### 課題
下の本文について、次の問いに答えてください。
(a) 米雇用統計の発表日時はいつか。
(b) 経済指標は何を理解するのに超重要だとされているか。
(c) 経済指標がFXの成績に大きく関わる理由は何か。

### 本文
╭──

「毎月第1金曜日の夜」
これを聞いてあなたはピンとくるものがあるでしょうか?
日本中の子どもたちがドラえもんの毎週の放映時間を知っているレベルで、FXトレーダーなら絶対に知っているべきものが「米雇用統計」であり、その発表日時が毎月第1金曜日の夜です。
為替相場が大きく動くタイミングには必ずその背景に何かがある。
毎月第1金曜日に発表される雇用統計はその一例であり、世界中にはそんな経済イベントが日々行われるのです。
とくに雇用統計を含め「経済指標」というのは、為替相場のファンダメンタルズを理解するのに超重要なので
今回は経済指標で相場が動く仕組みと、注意するべき経済指標をピンポイントでお伝えできればと思います。
なぜ経済指標?
そもそもなぜ経済指標がFXの成績に大きく関わるかというと、経済指標によって金利や株が大きく動く可能性が高いからです。

╰──

### 掲載一覧
╭──

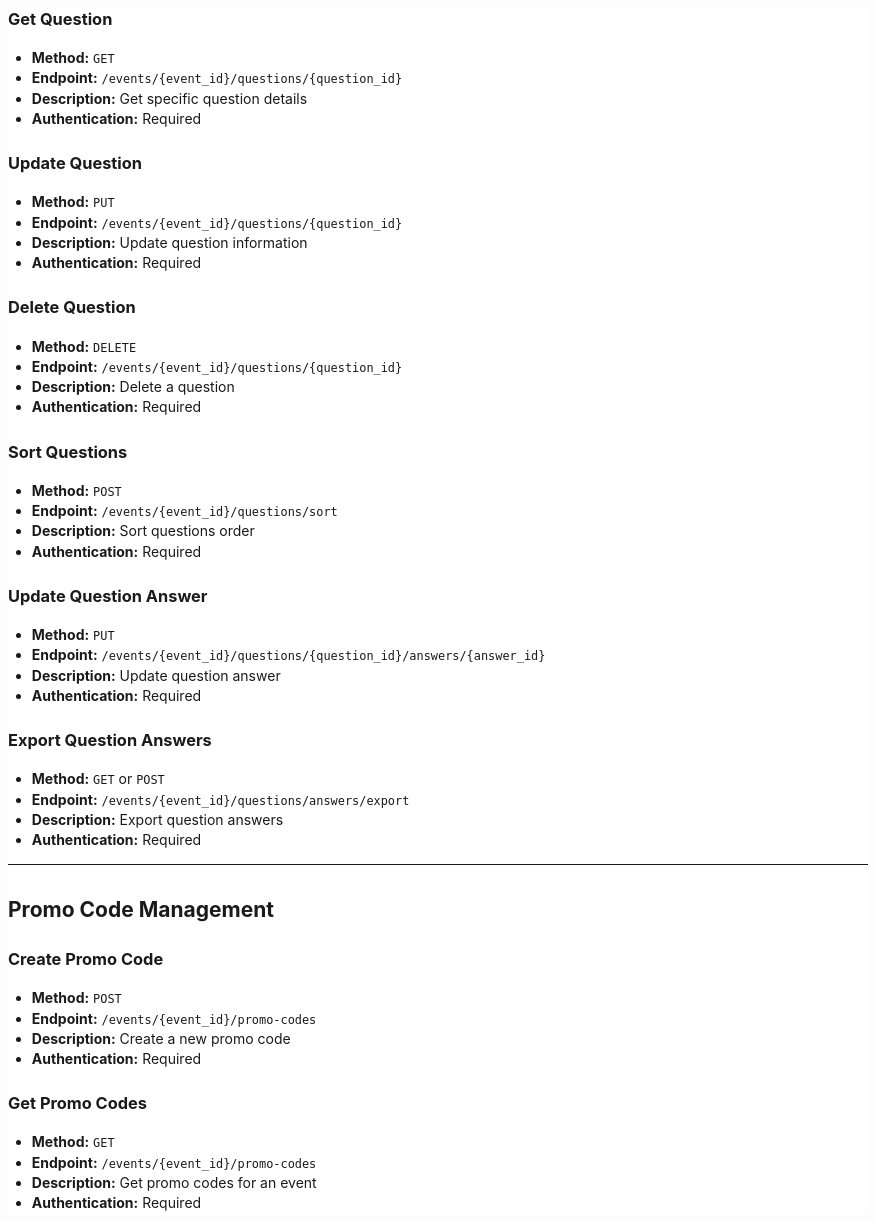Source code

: ### Get Question
- **Method:** `GET`
- **Endpoint:** `/events/{event_id}/questions/{question_id}`
- **Description:** Get specific question details
- **Authentication:** Required

### Update Question
- **Method:** `PUT`
- **Endpoint:** `/events/{event_id}/questions/{question_id}`
- **Description:** Update question information
- **Authentication:** Required

### Delete Question
- **Method:** `DELETE`
- **Endpoint:** `/events/{event_id}/questions/{question_id}`
- **Description:** Delete a question
- **Authentication:** Required

### Sort Questions
- **Method:** `POST`
- **Endpoint:** `/events/{event_id}/questions/sort`
- **Description:** Sort questions order
- **Authentication:** Required

### Update Question Answer
- **Method:** `PUT`
- **Endpoint:** `/events/{event_id}/questions/{question_id}/answers/{answer_id}`
- **Description:** Update question answer
- **Authentication:** Required

### Export Question Answers
- **Method:** `GET` or `POST`
- **Endpoint:** `/events/{event_id}/questions/answers/export`
- **Description:** Export question answers
- **Authentication:** Required

---

## Promo Code Management

### Create Promo Code
- **Method:** `POST`
- **Endpoint:** `/events/{event_id}/promo-codes`
- **Description:** Create a new promo code
- **Authentication:** Required

### Get Promo Codes
- **Method:** `GET`
- **Endpoint:** `/events/{event_id}/promo-codes`
- **Description:** Get promo codes for an event
- **Authentication:** Required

╰──

### 解答
(a) 毎月第1金曜日の夜
(b) 為替相場のファンダメンタルズ
(c) 経済指標によって金利や株が大きく動く可能性が高いから